# Mid/South Texas Event?



## Gramps (Nov 1, 2007)

Ok since I'm still the new guy here and everyone told me last winter was a not common (it was damn cold!), would a December / January event interest anyone? Maybe down the POC/Rockport/Sea Drift area? I believe that is about the same drive from Houston & San Antonio.

Or if this is too soon after the Delacroix event, someone suggest a new time. I'm just throwing the idea out there, so feel free to make suggestions.

-Scott


----------



## Gonefishin (Jan 10, 2010)

As I mentioned in an earlier post about this, just about anytime is good with me. I don't know when the Delacroix event is. But I would think anytime after labor day would be good. The weather will have cooled a little and the shallow water fishing is great by then.

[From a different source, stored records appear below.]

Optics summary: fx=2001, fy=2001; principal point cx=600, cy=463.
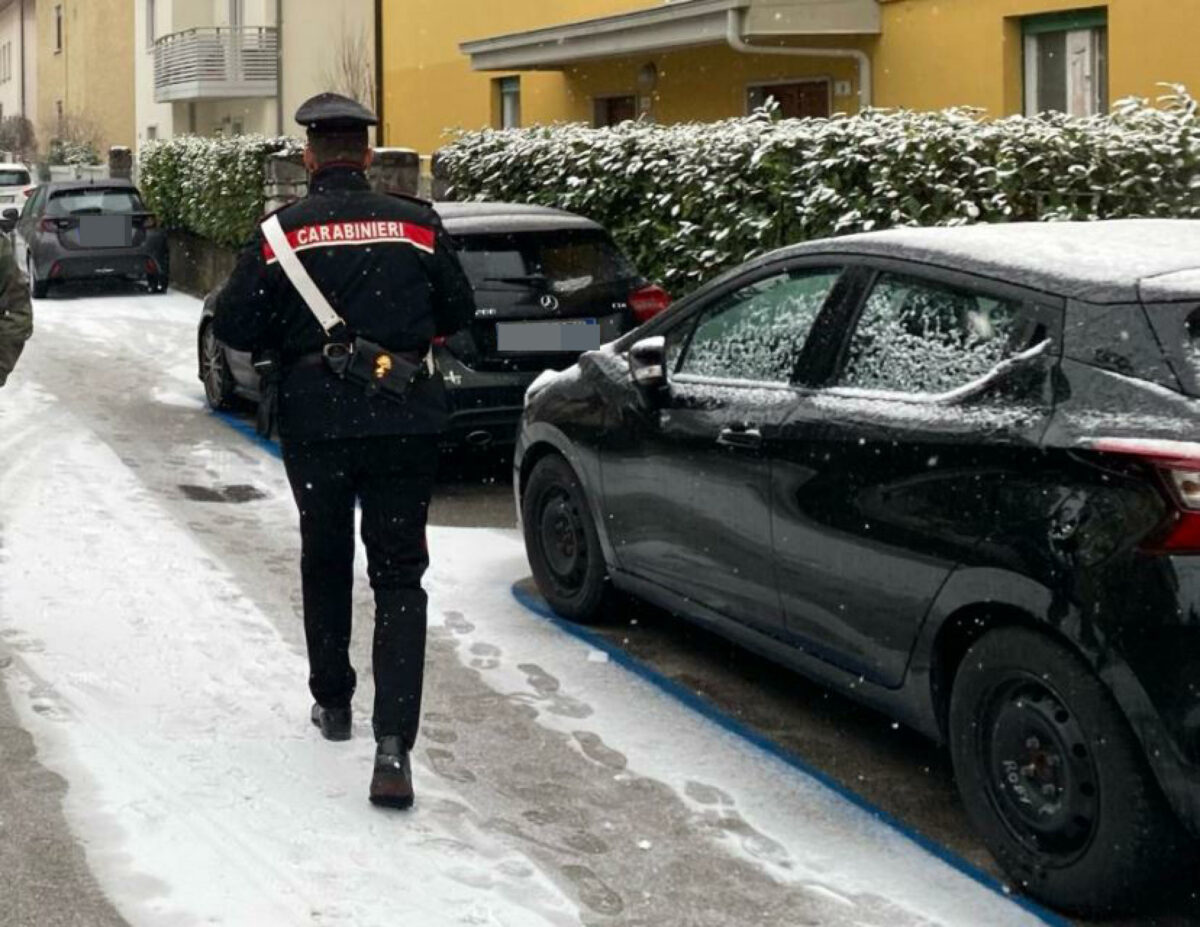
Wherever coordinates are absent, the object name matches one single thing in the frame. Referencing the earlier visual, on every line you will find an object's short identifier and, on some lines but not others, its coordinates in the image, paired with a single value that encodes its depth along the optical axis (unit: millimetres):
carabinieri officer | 5203
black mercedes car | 9898
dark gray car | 23922
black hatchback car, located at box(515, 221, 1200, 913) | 4355
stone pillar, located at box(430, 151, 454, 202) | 17000
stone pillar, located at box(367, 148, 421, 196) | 18891
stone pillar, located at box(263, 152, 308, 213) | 21266
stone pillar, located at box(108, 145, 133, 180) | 34156
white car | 33938
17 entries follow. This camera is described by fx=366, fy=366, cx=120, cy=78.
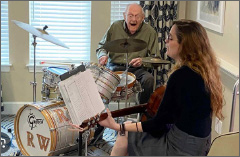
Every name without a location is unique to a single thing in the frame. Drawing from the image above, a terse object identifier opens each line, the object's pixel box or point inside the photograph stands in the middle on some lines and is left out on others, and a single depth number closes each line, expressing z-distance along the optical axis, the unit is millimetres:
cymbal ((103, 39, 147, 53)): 2961
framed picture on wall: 2858
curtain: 3822
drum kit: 2680
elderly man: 3529
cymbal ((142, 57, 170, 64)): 3123
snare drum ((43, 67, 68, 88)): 2906
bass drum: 2660
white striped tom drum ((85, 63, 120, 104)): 2805
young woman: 1762
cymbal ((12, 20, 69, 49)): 2945
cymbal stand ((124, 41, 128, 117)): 2958
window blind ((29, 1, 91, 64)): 3908
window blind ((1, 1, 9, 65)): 3809
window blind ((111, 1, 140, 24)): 3967
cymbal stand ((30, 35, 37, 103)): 3414
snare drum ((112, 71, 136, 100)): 3010
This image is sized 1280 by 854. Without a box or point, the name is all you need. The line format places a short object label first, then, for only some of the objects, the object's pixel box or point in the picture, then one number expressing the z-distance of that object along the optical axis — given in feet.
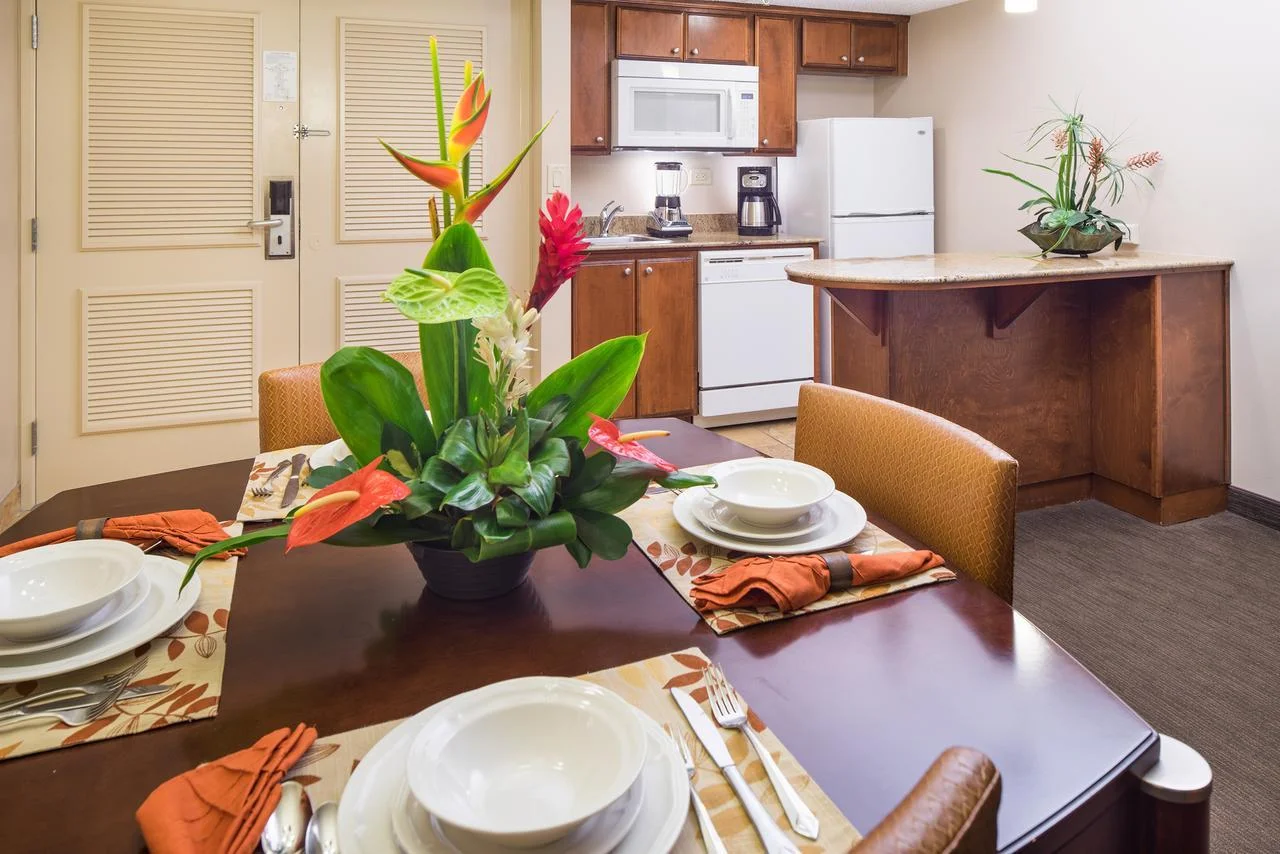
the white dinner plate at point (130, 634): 2.44
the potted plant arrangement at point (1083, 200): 10.43
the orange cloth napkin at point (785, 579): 2.81
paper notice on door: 11.48
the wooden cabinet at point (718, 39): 15.05
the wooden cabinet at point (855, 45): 15.97
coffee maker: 16.01
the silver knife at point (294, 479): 3.88
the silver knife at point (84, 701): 2.31
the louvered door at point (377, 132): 11.82
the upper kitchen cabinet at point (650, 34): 14.49
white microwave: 14.51
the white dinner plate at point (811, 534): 3.21
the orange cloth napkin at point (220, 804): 1.77
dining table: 1.96
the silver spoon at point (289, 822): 1.79
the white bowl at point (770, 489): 3.35
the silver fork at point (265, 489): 3.94
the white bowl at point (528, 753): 1.83
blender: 15.26
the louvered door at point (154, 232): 10.85
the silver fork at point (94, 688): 2.35
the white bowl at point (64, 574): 2.81
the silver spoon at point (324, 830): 1.77
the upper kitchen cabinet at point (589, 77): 14.26
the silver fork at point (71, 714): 2.25
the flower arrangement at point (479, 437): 2.52
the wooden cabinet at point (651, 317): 13.92
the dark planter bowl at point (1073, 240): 10.41
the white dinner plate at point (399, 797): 1.75
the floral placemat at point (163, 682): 2.20
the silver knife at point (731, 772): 1.78
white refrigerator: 15.05
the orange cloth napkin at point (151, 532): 3.32
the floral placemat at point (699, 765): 1.81
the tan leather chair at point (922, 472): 3.43
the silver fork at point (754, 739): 1.84
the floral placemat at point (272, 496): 3.68
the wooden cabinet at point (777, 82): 15.57
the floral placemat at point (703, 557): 2.80
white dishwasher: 14.62
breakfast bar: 9.71
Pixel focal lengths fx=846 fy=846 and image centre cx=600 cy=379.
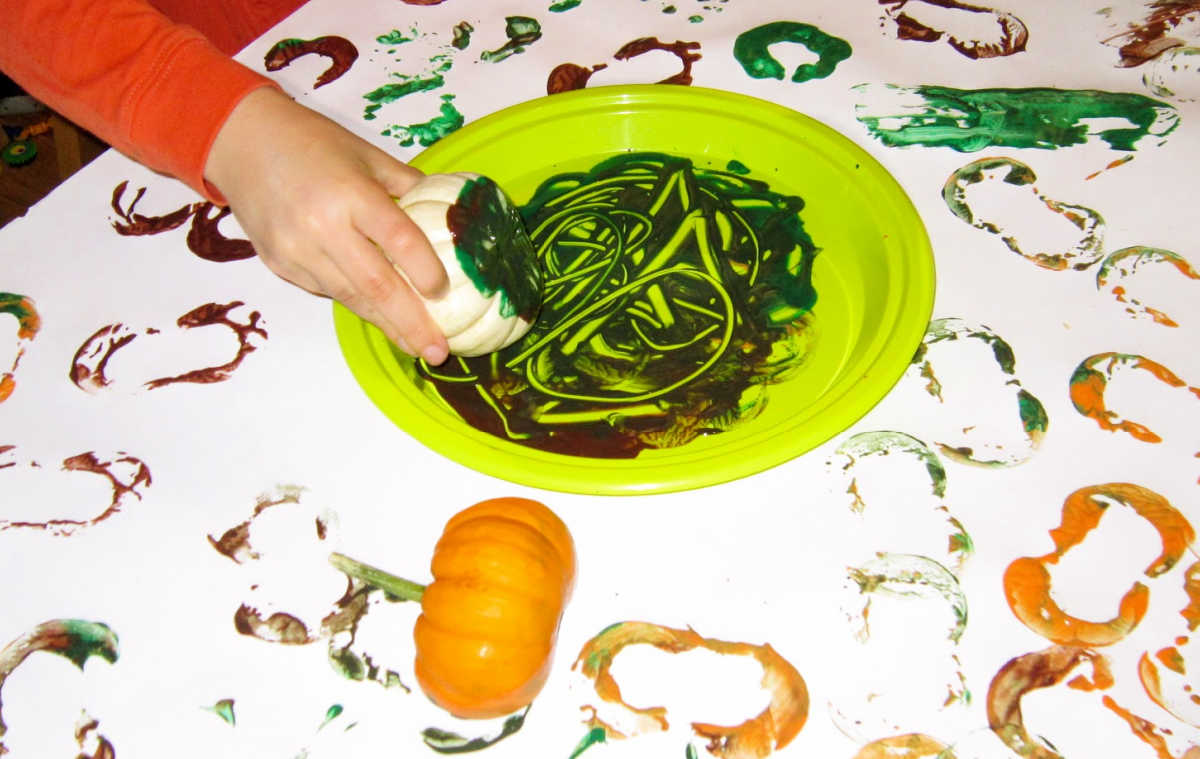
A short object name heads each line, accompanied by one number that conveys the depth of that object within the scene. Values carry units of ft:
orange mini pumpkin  2.04
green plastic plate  2.55
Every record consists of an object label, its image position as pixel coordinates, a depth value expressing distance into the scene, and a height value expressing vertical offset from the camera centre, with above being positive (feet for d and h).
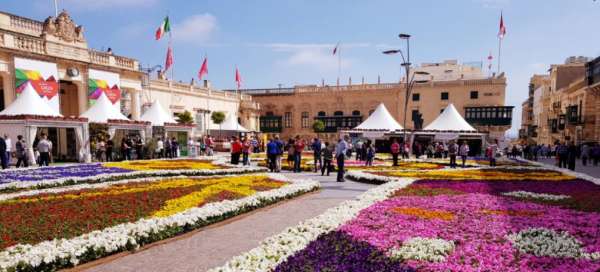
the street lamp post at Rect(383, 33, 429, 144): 82.14 +17.10
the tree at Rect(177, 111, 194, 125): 132.26 +2.37
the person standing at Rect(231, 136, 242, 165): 67.59 -5.18
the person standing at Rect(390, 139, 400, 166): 68.54 -5.36
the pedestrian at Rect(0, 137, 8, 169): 53.88 -4.62
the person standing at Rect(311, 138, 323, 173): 61.57 -4.84
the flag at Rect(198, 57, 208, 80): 146.61 +22.50
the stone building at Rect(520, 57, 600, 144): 125.59 +9.13
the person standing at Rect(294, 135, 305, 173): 61.21 -5.54
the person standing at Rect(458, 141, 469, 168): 70.69 -5.47
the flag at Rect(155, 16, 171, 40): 122.01 +32.89
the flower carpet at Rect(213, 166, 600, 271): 15.55 -6.27
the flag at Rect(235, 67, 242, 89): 171.31 +22.19
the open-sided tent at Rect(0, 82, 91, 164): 63.00 +0.36
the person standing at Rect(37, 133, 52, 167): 59.26 -4.57
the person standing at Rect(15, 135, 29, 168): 58.18 -4.82
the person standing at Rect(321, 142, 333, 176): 55.42 -5.10
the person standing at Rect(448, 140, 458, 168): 67.34 -5.63
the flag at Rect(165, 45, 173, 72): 132.48 +24.01
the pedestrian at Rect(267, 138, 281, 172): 58.70 -4.90
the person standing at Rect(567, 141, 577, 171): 64.59 -5.89
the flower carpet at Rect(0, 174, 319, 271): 17.37 -6.45
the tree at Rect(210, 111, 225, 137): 149.89 +2.72
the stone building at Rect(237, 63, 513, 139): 169.58 +11.09
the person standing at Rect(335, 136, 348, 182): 48.70 -4.63
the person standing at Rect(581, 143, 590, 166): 85.97 -7.32
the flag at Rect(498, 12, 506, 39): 151.82 +41.20
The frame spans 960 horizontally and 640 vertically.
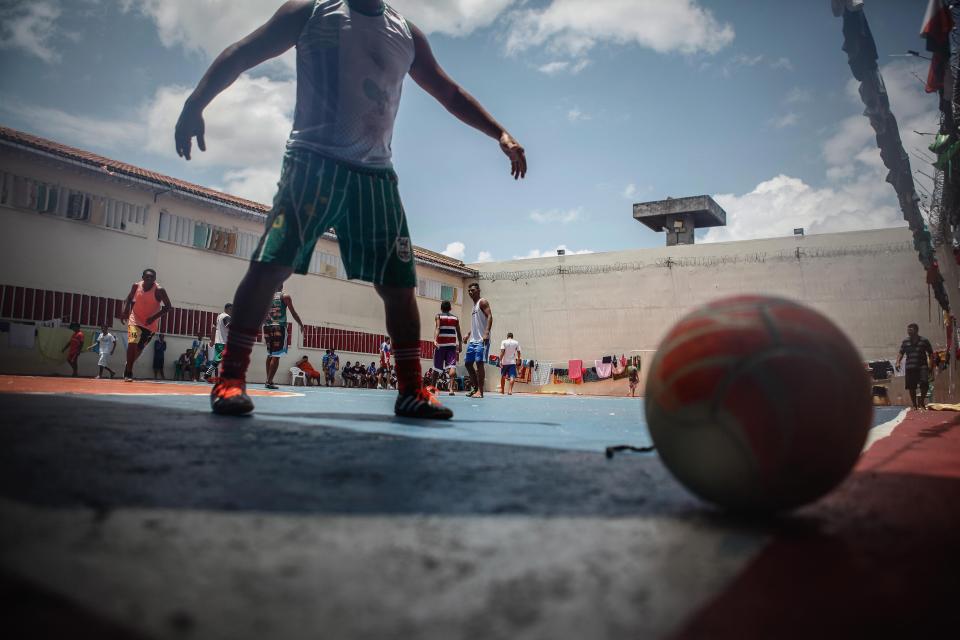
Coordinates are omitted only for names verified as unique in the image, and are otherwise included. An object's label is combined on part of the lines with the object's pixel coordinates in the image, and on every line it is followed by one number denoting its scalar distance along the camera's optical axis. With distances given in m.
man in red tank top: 8.97
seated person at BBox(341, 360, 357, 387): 22.28
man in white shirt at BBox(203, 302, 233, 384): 11.16
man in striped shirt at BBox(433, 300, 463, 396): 10.73
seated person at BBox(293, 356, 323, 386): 20.91
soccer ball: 1.14
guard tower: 32.66
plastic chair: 20.70
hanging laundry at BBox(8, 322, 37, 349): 14.46
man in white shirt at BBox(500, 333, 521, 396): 15.16
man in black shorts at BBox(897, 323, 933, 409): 11.12
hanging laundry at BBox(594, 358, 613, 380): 24.69
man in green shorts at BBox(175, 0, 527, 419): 3.24
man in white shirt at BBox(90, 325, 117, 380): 13.32
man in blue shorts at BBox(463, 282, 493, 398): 10.59
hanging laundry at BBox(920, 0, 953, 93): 6.60
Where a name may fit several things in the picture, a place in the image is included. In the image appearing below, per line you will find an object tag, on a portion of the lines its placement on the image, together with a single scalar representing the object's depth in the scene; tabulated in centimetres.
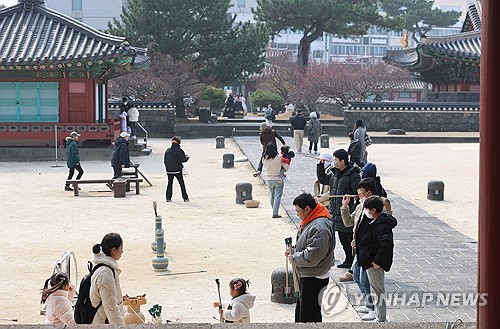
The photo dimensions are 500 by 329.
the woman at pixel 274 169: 1609
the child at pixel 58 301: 752
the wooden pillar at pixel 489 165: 491
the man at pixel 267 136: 2084
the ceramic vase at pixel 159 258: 1203
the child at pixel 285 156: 1636
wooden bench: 1994
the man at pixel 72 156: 2120
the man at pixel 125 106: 3353
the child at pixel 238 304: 805
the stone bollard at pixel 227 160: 2656
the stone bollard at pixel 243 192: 1877
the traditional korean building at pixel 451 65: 4159
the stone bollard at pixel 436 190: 1917
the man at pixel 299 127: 2869
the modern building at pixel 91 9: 8756
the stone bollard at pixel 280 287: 1018
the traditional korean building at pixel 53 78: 2972
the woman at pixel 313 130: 2877
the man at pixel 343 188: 1098
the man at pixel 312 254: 796
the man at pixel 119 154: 2047
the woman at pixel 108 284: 712
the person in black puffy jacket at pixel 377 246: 850
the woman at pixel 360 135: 2030
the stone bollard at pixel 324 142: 3384
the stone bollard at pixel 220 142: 3488
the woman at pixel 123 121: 3262
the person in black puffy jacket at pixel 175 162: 1861
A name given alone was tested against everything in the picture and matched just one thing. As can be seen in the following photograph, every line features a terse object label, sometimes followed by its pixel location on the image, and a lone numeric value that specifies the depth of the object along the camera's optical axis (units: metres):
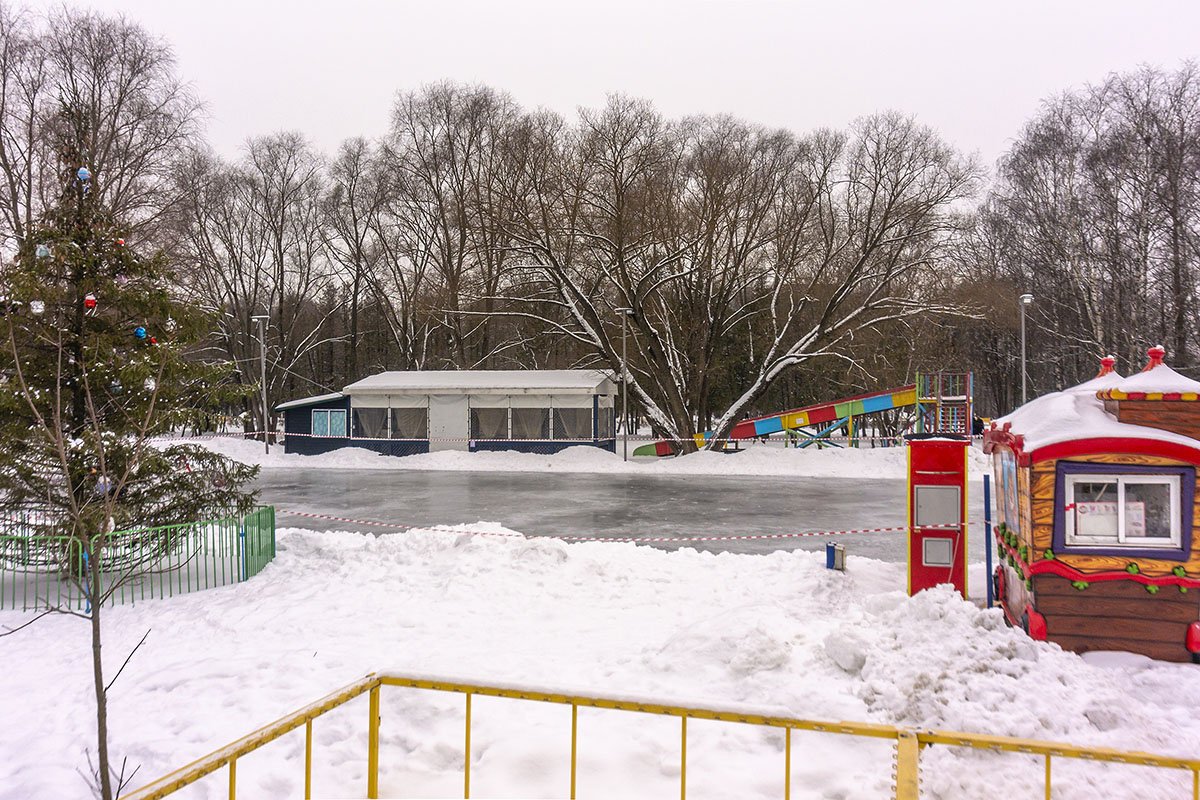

I am in you guys just come up with a date.


----------



## Gramps (Nov 1, 2007)

Well the Delacroix event is the end of October, then you have Thanksgiving & Christmas behind that. Personally I couldn't do it earlier due to other commitments...

I guess it really boils down to when would the seasoned locals like to and where would we be able to hold an event?


----------



## Gramps (Nov 1, 2007)

Ok well it seems the Microskiff.com event has been pushed back and I really want to fish that area. So does anyone else want to make a mini-rally the middle/end of October in Delacroix? If not I may just hold a one boat rally! ;D


----------



## DuckNut (Apr 3, 2009)

Gramps - reach out to ryan 1720. He and I were chatting about you being new over there and he fishes there alot, but also heads your direction.


----------



## jboriol (Jan 2, 2010)

If any of you guys still want to hit delacroix there are several guys on the site that could point you in the right direction. You could also call capt. Jack at sweetwater marina and he will get you going.
Hopedale is also good then.


----------



## Capt_TD1 (Jul 15, 2011)

Guys,

Anybody up for a fall Delacroix trip just let me know what yall will need. I can reach out to some of my guys for lodging, guiding, tourism, etc. Do not hesitate to let me know. Anyone coming down just to learn the area I'd be happy to help.

Capt Tristan Daire
www.highereducationgs.net


----------



## natasha1 (Jul 27, 2009)

I am up for a get together. I tried to organize one a few years ago but due to an incoming kiddo i had to cancel. An option to think about is getting a cabin at the land cut. They are floating cabins on top of some shallow water bull red fishing.


----------